/Coelho2015_NetsDetermination

Reproducible code archive for "Automatic Determination of NET (Neutrophil Extracellular Traps) Coverage in Fluorescent Microscopy Images" by Coelho et al.

Primary LanguagePython

Determination of NET Content

This package contains support material (code & data) for the paper:

Automatic Determination of NET (Neutrophil Extracellular Traps) Coverage in Fluorescent Microscopy Images by Luis Pedro Coelho, Catarina Pato, Ana Friães, Ariane Neumann, Maren von Köckritz-Blickwede, Mário Ramirez, and João André Carriço, Bioinformatics 2015 (accepted) DOI:10.1093/bioinformatics/btv156.

Use in academic publications should cite the paper above.

Code is provided under the MIT license.

Data

Original data is available in the directory data/. The naming structure is as follows:

  • prefix "image"
  • nr of the sample
  • nr of the field inside the sample
  • channel (protein, dna, rois, or rois2).

For example, the file image_25_00_protein.png is from image 25, index 0, and is the protein channel.
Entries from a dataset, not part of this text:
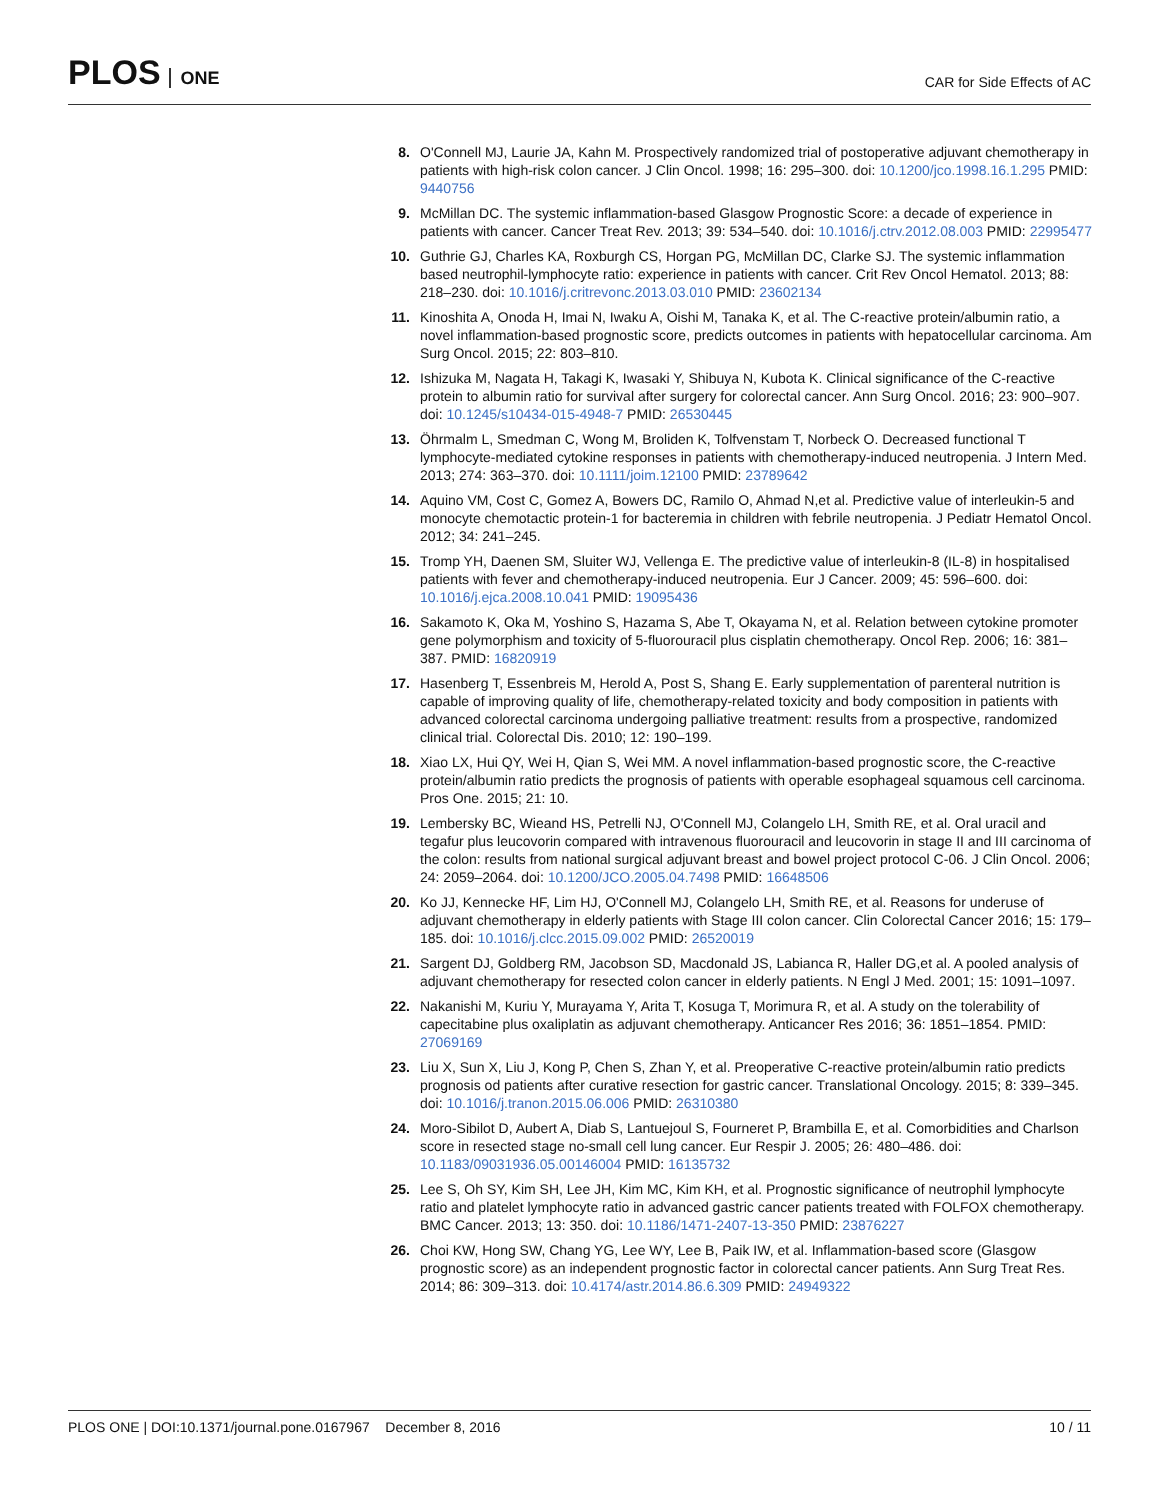PLOS ONE
CAR for Side Effects of AC
8. O'Connell MJ, Laurie JA, Kahn M. Prospectively randomized trial of postoperative adjuvant chemotherapy in patients with high-risk colon cancer. J Clin Oncol. 1998; 16: 295–300. doi: 10.1200/jco.1998.16.1.295 PMID: 9440756
9. McMillan DC. The systemic inflammation-based Glasgow Prognostic Score: a decade of experience in patients with cancer. Cancer Treat Rev. 2013; 39: 534–540. doi: 10.1016/j.ctrv.2012.08.003 PMID: 22995477
10. Guthrie GJ, Charles KA, Roxburgh CS, Horgan PG, McMillan DC, Clarke SJ. The systemic inflammation based neutrophil-lymphocyte ratio: experience in patients with cancer. Crit Rev Oncol Hematol. 2013; 88: 218–230. doi: 10.1016/j.critrevonc.2013.03.010 PMID: 23602134
11. Kinoshita A, Onoda H, Imai N, Iwaku A, Oishi M, Tanaka K, et al. The C-reactive protein/albumin ratio, a novel inflammation-based prognostic score, predicts outcomes in patients with hepatocellular carcinoma. Am Surg Oncol. 2015; 22: 803–810.
12. Ishizuka M, Nagata H, Takagi K, Iwasaki Y, Shibuya N, Kubota K. Clinical significance of the C-reactive protein to albumin ratio for survival after surgery for colorectal cancer. Ann Surg Oncol. 2016; 23: 900–907. doi: 10.1245/s10434-015-4948-7 PMID: 26530445
13. Öhrmalm L, Smedman C, Wong M, Broliden K, Tolfvenstam T, Norbeck O. Decreased functional T lymphocyte-mediated cytokine responses in patients with chemotherapy-induced neutropenia. J Intern Med. 2013; 274: 363–370. doi: 10.1111/joim.12100 PMID: 23789642
14. Aquino VM, Cost C, Gomez A, Bowers DC, Ramilo O, Ahmad N,et al. Predictive value of interleukin-5 and monocyte chemotactic protein-1 for bacteremia in children with febrile neutropenia. J Pediatr Hematol Oncol. 2012; 34: 241–245.
15. Tromp YH, Daenen SM, Sluiter WJ, Vellenga E. The predictive value of interleukin-8 (IL-8) in hospitalised patients with fever and chemotherapy-induced neutropenia. Eur J Cancer. 2009; 45: 596–600. doi: 10.1016/j.ejca.2008.10.041 PMID: 19095436
16. Sakamoto K, Oka M, Yoshino S, Hazama S, Abe T, Okayama N, et al. Relation between cytokine promoter gene polymorphism and toxicity of 5-fluorouracil plus cisplatin chemotherapy. Oncol Rep. 2006; 16: 381–387. PMID: 16820919
17. Hasenberg T, Essenbreis M, Herold A, Post S, Shang E. Early supplementation of parenteral nutrition is capable of improving quality of life, chemotherapy-related toxicity and body composition in patients with advanced colorectal carcinoma undergoing palliative treatment: results from a prospective, randomized clinical trial. Colorectal Dis. 2010; 12: 190–199.
18. Xiao LX, Hui QY, Wei H, Qian S, Wei MM. A novel inflammation-based prognostic score, the C-reactive protein/albumin ratio predicts the prognosis of patients with operable esophageal squamous cell carcinoma. Pros One. 2015; 21: 10.
19. Lembersky BC, Wieand HS, Petrelli NJ, O'Connell MJ, Colangelo LH, Smith RE, et al. Oral uracil and tegafur plus leucovorin compared with intravenous fluorouracil and leucovorin in stage II and III carcinoma of the colon: results from national surgical adjuvant breast and bowel project protocol C-06. J Clin Oncol. 2006; 24: 2059–2064. doi: 10.1200/JCO.2005.04.7498 PMID: 16648506
20. Ko JJ, Kennecke HF, Lim HJ, O'Connell MJ, Colangelo LH, Smith RE, et al. Reasons for underuse of adjuvant chemotherapy in elderly patients with Stage III colon cancer. Clin Colorectal Cancer 2016; 15: 179–185. doi: 10.1016/j.clcc.2015.09.002 PMID: 26520019
21. Sargent DJ, Goldberg RM, Jacobson SD, Macdonald JS, Labianca R, Haller DG,et al. A pooled analysis of adjuvant chemotherapy for resected colon cancer in elderly patients. N Engl J Med. 2001; 15: 1091–1097.
22. Nakanishi M, Kuriu Y, Murayama Y, Arita T, Kosuga T, Morimura R, et al. A study on the tolerability of capecitabine plus oxaliplatin as adjuvant chemotherapy. Anticancer Res 2016; 36: 1851–1854. PMID: 27069169
23. Liu X, Sun X, Liu J, Kong P, Chen S, Zhan Y, et al. Preoperative C-reactive protein/albumin ratio predicts prognosis od patients after curative resection for gastric cancer. Translational Oncology. 2015; 8: 339–345. doi: 10.1016/j.tranon.2015.06.006 PMID: 26310380
24. Moro-Sibilot D, Aubert A, Diab S, Lantuejoul S, Fourneret P, Brambilla E, et al. Comorbidities and Charlson score in resected stage no-small cell lung cancer. Eur Respir J. 2005; 26: 480–486. doi: 10.1183/09031936.05.00146004 PMID: 16135732
25. Lee S, Oh SY, Kim SH, Lee JH, Kim MC, Kim KH, et al. Prognostic significance of neutrophil lymphocyte ratio and platelet lymphocyte ratio in advanced gastric cancer patients treated with FOLFOX chemotherapy. BMC Cancer. 2013; 13: 350. doi: 10.1186/1471-2407-13-350 PMID: 23876227
26. Choi KW, Hong SW, Chang YG, Lee WY, Lee B, Paik IW, et al. Inflammation-based score (Glasgow prognostic score) as an independent prognostic factor in colorectal cancer patients. Ann Surg Treat Res. 2014; 86: 309–313. doi: 10.4174/astr.2014.86.6.309 PMID: 24949322
PLOS ONE | DOI:10.1371/journal.pone.0167967 December 8, 2016
10 / 11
The ROI files are the result of human labeling.

See the manuscript for details on data acquisition.

Source code

The source code is split into two directories

  • nets this is the library code, which is useful to adapt to new projects.
  • reproduce in this directory, you will find all the necessary code to reproduce all figures in the paper (including supplemental material).

In addition, there are two helper scripts:

predict_image.py

predict_image.py returns a prediction for a single input file. It takes two arguments, which should be the image files for the DNA and histone channels, respectively:

python predict_image.py ../data/image_00_00_dna.png ../data/image_00_00_protein.png

If it cannot find a model to load, then it runs the create_model.py script.

create_model.py
This needs to be run once to learn the model from the data. It will look at the files in the directory ../data/ for its input. Running this step may require a lot of memory! If you do not have enough in your machine, you can adjust the --n-estimators parameter to a smaller value.

We only recommend that you use our model trained on our data if your images are very similar to ours. Otherwise, you can still use our software, but we recommend you provide our system some training data.

The simplest way to reuse the software is to replace the images in the data/ directory by your own (using the same naming format: prefix_dna.png, prefix_protein.png, and prefix_rois.png forming a triple). Note that the _rois.png image should be a labeled image (i.e., pixels with value 0 correspond to background, pixels with value 1 correspond to the first area of interest, pixels with value 2 to the second area of interest, ...).

Alternatively, there is a detailed tutorial on how to adapt the library for new uses in the file tutorial.rst.

Dependencies

For running on your own data:

  • numpy
  • scikit-learn
  • mahotas

Additionally, for reproducing our experiments:

  • jug
  • pandas
  • matplotlib
  • seaborn

The file requirements.txt in the source-code directory lists all the requirements. If you have permission to do so, running the following command inside that directory should install all dependencies:

pip install -r requirements.txt

If this fails, try:

sudo pip install -r requirements.txt

Reproducing the paper

The results of the paper can be reproduced on a Unix-like machine by running the reproduce.sh script inside source-code/reproduce after having installed the the requirements as listed above.

To use multiple processors, edit this script and set the value of the NR_CPUS variable.

Files:

jugfile.py
This is the central file which runs the whole analysis
compare.py
This script performs the reported comparison between the two operators
bernsen_thresholding.py
This script evaluates Bernsen thresholding for different sets of parameters
compare-example.py
This builds a side-by-side Figure showing differences between operators.
draw-composites.py
This draws composite images for all inputs images